SELECT * FROM authors WHERE id = 1;
SELECT * FROM books WHERE author_id = 1;
SELECT * FROM reviews WHERE book_id IN (1, 2, 3, ...);

But with the preloadPlugin enabled, it will use a single SQL call that uses CROSS JOIN LATERAL and json_agg to return the author’s books, and the book’s reviews (omitted for brevity) in a single row:

select a.id, _b._ as _b from authors as a
cross join lateral
-- create a tuple for each book, and aggregate then into an array of books
select json_agg(json_build_array(_b.id, _b.title, _b.foreword, _b.author_id) order by _b.id) as _
from books _b
where _b.author_id = a.id
) _b
where a.id = ? limit ?

Joist’s join-based preloading is still a beta feature, so if you run into any issues, please let us know!

So far, our queries have focused on loading “just entities”, and then putting those on the wire (or rendering them to HTML).
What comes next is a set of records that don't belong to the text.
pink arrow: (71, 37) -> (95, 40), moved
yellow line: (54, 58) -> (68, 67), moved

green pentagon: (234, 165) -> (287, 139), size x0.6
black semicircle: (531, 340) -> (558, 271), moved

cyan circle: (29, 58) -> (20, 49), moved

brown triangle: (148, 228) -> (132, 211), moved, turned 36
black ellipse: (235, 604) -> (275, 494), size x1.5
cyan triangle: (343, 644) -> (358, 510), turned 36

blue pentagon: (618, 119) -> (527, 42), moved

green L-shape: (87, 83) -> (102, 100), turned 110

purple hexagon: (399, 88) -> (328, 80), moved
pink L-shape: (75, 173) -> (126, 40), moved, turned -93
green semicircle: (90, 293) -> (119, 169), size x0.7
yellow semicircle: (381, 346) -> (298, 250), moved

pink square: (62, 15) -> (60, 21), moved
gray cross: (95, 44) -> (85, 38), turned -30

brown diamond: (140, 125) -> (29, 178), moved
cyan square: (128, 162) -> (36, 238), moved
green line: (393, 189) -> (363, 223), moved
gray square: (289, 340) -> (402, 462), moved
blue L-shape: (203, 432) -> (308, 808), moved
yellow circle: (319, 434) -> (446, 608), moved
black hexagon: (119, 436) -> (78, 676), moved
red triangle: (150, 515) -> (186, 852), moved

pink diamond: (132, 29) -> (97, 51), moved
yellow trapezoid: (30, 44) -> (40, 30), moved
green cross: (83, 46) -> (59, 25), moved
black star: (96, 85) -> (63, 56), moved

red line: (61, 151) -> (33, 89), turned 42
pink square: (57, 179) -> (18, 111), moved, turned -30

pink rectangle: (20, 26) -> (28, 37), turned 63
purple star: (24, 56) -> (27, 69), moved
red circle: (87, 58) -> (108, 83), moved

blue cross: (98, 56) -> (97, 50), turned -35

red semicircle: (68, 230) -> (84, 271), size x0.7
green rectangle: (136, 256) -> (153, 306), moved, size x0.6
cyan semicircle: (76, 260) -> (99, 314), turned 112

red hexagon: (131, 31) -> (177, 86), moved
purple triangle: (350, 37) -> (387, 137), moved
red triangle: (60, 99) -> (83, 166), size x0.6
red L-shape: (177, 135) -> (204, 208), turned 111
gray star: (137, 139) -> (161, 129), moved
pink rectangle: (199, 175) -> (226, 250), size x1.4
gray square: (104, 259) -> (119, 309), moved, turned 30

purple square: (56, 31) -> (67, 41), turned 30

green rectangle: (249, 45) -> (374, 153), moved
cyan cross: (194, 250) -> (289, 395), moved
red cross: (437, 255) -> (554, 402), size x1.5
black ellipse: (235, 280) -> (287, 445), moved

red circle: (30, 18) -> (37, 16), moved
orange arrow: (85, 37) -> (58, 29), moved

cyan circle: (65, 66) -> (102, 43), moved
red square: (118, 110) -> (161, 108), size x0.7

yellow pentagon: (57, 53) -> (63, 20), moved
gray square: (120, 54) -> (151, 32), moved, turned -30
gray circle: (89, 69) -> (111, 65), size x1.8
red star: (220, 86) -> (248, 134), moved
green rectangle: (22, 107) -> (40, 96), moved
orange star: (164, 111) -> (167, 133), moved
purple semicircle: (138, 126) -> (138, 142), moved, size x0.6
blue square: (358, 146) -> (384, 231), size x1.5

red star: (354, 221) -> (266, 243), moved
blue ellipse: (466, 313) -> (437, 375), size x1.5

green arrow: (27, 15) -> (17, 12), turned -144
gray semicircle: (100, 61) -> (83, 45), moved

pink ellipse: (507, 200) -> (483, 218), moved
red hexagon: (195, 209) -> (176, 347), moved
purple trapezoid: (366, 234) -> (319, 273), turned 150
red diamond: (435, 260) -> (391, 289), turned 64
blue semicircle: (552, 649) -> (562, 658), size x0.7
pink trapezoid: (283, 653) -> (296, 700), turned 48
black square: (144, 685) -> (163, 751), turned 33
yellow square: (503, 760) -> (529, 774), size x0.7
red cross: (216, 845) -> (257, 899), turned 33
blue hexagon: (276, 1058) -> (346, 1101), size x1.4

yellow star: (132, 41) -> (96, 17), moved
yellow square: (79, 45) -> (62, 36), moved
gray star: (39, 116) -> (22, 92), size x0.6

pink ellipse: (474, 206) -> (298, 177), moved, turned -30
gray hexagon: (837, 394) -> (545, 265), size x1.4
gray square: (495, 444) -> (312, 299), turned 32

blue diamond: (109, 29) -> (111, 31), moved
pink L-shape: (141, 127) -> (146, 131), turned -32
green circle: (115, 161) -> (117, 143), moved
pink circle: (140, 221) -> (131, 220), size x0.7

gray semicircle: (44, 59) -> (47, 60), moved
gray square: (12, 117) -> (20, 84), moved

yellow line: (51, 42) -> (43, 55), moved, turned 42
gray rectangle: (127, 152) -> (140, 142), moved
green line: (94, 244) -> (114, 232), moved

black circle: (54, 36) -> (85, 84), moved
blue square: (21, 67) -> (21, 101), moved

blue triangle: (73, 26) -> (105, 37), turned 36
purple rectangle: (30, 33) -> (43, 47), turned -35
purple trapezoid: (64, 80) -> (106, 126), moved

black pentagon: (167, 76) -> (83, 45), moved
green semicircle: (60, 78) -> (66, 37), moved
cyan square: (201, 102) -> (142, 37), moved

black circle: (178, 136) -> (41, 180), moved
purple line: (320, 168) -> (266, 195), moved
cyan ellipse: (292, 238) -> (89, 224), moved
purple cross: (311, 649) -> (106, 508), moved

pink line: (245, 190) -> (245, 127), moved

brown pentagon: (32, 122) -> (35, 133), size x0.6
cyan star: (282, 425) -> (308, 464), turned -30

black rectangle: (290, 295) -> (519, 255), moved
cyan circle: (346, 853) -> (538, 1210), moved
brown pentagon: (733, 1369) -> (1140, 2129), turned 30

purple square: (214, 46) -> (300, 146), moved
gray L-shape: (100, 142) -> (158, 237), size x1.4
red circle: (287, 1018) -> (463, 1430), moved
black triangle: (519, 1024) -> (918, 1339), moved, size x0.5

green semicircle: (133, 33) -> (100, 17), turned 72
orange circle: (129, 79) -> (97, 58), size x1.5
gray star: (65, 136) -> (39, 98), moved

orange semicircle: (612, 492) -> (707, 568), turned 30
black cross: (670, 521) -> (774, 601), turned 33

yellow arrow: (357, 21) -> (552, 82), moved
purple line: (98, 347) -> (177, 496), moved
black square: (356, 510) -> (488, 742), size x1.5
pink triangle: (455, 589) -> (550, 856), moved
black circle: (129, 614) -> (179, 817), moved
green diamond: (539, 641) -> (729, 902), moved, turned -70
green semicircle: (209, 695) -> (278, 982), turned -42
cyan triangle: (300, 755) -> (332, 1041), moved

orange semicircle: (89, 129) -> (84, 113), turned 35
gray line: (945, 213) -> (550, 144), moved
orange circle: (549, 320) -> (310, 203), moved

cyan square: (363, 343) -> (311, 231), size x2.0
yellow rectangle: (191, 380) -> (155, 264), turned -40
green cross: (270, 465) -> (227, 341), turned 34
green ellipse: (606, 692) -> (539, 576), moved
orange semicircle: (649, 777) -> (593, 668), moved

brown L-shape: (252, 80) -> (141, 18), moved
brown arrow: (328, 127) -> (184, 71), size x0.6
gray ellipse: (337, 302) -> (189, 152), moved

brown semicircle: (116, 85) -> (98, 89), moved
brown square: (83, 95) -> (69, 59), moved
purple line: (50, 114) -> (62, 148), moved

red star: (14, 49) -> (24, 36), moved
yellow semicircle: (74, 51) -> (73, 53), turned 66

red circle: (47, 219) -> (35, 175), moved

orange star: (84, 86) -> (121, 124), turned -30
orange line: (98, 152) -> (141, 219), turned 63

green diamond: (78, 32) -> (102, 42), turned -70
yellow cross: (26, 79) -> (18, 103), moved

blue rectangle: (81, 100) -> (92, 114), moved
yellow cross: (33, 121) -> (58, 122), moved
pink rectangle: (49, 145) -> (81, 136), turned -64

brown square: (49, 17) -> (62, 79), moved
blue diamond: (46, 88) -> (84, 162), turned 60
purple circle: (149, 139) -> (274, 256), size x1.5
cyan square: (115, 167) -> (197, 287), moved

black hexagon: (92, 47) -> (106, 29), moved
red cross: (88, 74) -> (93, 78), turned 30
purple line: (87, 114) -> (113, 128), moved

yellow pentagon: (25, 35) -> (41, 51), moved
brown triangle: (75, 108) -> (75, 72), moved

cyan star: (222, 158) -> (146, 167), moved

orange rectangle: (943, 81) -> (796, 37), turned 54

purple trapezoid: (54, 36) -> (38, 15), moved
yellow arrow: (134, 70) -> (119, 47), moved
This is because Joist’s focus is on building robust domain models, and specifically helping solve the “write-side” of your application’s business logic (running the correct validation rules, lifecycle hooks, reactive updates), and less so on the “read-side” of complex queries (i.e. that using aggregates using GROUP BY, multiple nested subqueries/projections/etc.).

As such, Joist does not yet have a sophisticated query builder that can create arbitrary SQL queries, like Kysley or Drizzle.

Instead, Joist encourages an approach that uses its robust write-side features to create materialized columns in the database, such that the majority of your pages/responses really can be served by “super simple SELECT statements”, instead of using complicated queries to calculate aggregates on-the-fly.

Although you can of course use both approaches, and just use a lower-level query builder where needed.

Joist’s roots come from the GraphQL world, so this sample app was our first foray into using it for a NextJS application. If we’ve missed any key features that would make it easier to use Joist in a NextJS app, please let us know!